*Task objective:*
Look through the entries below and return all lines including the word "equiseti".

*Supplied records:*

----------------------------------------

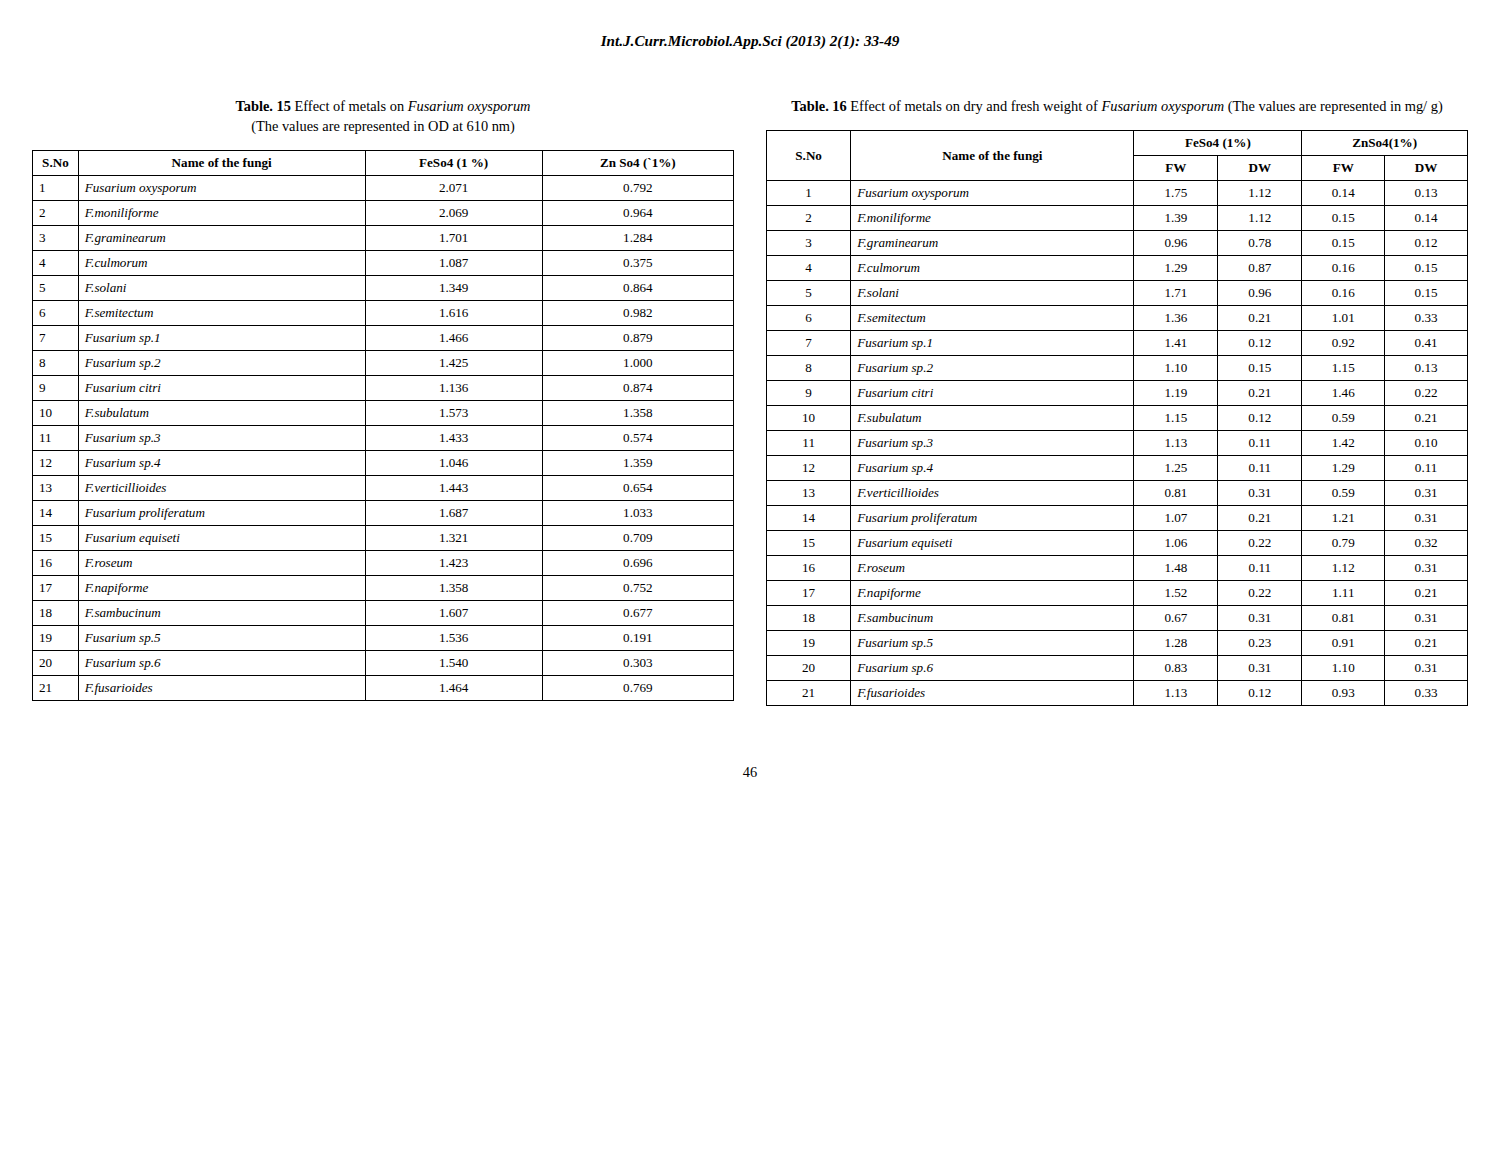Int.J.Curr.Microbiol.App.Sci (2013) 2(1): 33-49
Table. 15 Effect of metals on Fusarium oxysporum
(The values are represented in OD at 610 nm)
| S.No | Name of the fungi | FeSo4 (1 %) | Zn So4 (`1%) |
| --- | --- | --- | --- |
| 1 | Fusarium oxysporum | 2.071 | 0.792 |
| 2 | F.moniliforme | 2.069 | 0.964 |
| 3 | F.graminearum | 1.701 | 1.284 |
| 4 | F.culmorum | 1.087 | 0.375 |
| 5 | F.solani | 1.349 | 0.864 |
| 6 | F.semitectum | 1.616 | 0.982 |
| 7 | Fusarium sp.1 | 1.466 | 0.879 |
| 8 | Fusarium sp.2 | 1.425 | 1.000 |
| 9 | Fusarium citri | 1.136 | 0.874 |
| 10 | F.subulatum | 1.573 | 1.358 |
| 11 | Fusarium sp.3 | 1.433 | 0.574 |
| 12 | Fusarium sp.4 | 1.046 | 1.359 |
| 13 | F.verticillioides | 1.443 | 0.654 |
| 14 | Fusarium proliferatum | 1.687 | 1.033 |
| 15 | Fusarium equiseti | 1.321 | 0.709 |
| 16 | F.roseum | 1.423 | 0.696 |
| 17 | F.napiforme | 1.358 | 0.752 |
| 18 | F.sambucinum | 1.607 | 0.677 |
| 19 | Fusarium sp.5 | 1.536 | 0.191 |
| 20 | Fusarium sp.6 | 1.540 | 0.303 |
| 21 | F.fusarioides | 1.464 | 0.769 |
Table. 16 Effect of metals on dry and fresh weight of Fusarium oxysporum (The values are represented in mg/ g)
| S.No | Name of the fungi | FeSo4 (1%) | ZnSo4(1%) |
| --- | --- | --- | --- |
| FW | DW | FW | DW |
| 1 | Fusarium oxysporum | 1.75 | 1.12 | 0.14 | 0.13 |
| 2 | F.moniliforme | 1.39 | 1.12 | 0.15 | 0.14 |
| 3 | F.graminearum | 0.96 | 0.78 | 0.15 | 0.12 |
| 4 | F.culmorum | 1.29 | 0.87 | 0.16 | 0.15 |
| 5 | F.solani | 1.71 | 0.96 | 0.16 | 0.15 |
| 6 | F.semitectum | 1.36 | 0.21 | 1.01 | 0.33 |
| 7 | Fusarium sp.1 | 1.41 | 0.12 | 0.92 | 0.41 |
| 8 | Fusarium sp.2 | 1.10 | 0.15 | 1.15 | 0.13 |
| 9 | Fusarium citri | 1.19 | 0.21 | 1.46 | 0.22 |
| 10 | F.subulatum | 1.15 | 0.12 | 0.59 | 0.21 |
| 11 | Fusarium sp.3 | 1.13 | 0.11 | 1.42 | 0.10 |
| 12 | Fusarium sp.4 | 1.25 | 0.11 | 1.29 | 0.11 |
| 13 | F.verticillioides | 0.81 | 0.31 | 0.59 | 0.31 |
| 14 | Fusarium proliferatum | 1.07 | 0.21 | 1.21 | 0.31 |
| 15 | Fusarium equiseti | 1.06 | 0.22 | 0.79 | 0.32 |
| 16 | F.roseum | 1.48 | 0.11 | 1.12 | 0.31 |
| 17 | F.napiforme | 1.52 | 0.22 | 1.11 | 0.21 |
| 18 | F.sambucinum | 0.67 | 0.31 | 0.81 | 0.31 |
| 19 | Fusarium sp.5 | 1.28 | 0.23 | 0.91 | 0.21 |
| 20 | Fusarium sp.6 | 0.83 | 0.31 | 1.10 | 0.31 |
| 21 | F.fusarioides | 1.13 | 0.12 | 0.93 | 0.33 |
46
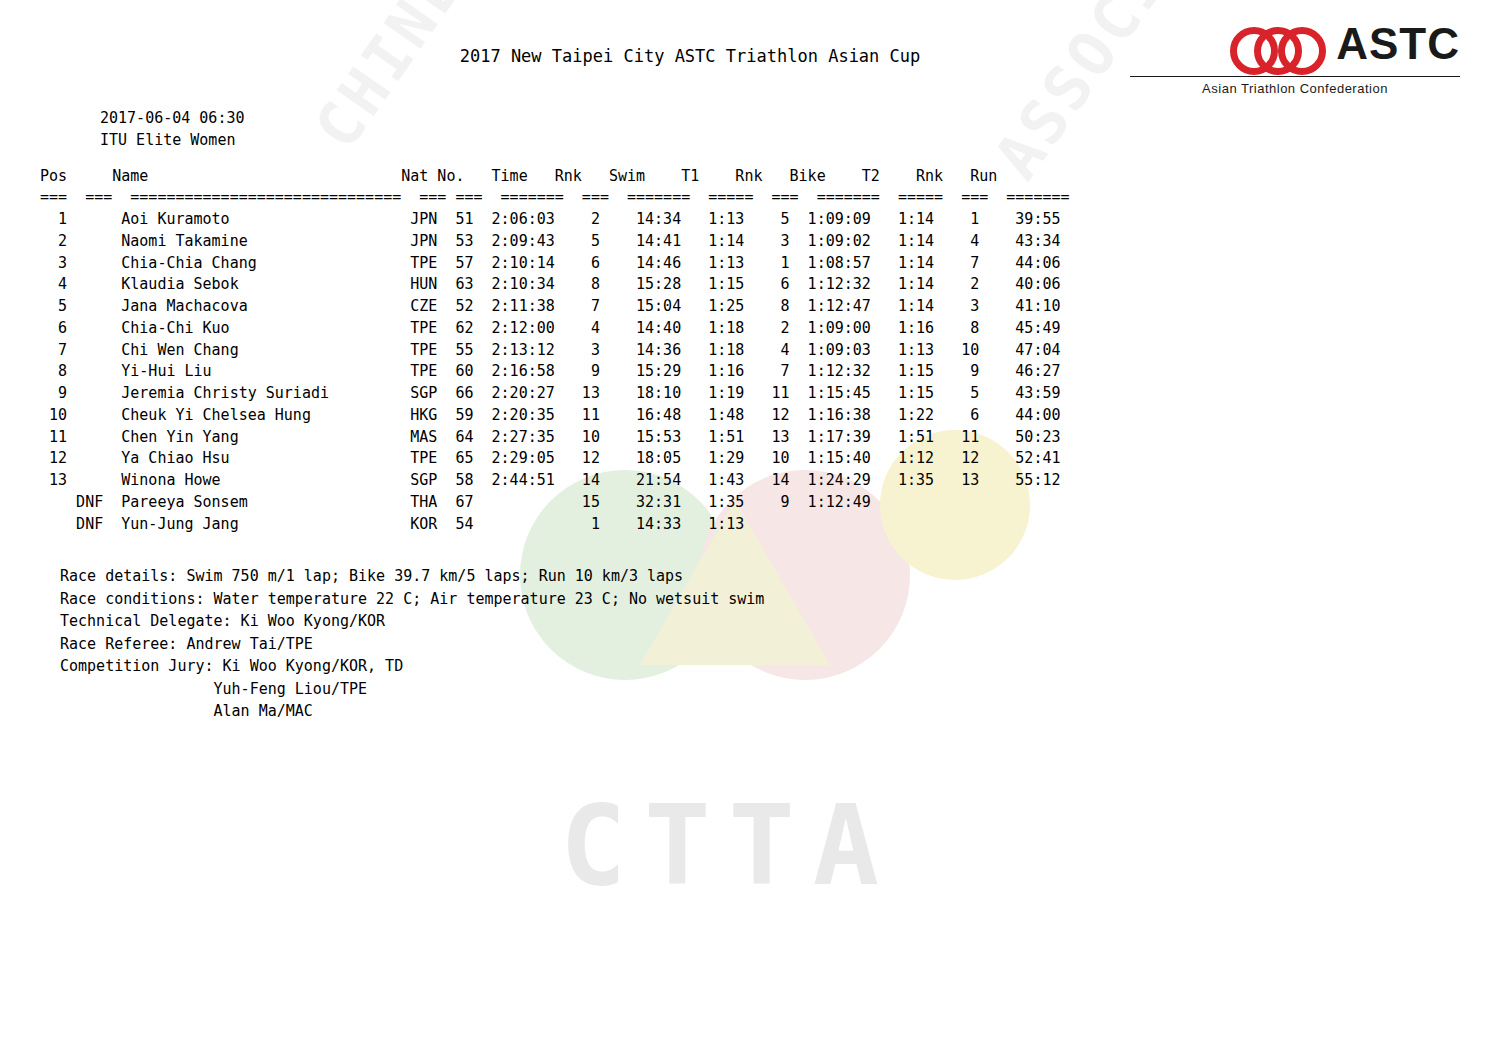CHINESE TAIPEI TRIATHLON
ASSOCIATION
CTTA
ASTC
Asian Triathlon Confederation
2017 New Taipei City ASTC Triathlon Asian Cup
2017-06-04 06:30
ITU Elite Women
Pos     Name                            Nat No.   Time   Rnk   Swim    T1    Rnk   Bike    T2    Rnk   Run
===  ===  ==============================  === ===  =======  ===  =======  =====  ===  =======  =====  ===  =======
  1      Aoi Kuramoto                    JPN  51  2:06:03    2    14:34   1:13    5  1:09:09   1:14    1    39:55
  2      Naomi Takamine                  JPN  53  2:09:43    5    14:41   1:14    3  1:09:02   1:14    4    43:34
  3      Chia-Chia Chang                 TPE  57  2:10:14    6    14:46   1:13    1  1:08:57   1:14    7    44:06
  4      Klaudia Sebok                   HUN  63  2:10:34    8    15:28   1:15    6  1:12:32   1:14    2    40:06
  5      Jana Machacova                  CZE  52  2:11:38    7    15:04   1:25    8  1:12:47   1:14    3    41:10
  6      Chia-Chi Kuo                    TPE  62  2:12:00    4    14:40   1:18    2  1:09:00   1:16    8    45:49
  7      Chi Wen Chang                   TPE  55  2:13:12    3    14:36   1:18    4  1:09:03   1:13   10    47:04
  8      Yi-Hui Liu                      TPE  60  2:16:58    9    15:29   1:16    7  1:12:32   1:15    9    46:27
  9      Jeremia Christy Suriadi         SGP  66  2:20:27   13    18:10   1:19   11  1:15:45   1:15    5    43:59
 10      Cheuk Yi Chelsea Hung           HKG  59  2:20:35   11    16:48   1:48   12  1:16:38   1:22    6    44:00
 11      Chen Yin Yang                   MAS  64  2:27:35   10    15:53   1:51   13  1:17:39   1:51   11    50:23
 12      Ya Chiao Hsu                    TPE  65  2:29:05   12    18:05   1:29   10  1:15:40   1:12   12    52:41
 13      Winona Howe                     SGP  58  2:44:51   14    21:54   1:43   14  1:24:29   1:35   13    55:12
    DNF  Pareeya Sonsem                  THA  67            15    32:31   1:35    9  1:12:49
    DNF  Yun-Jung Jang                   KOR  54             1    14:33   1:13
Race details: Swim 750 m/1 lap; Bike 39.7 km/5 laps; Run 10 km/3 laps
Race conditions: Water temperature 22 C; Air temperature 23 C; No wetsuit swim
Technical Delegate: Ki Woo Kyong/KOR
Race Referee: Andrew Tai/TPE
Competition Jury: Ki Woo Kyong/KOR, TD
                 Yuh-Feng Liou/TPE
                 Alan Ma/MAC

----------------------------------------

*Exercise result:*
| 15 | Fusarium equiseti | 1.321 | 0.709 |
| 15 | Fusarium equiseti | 1.06 | 0.22 | 0.79 | 0.32 |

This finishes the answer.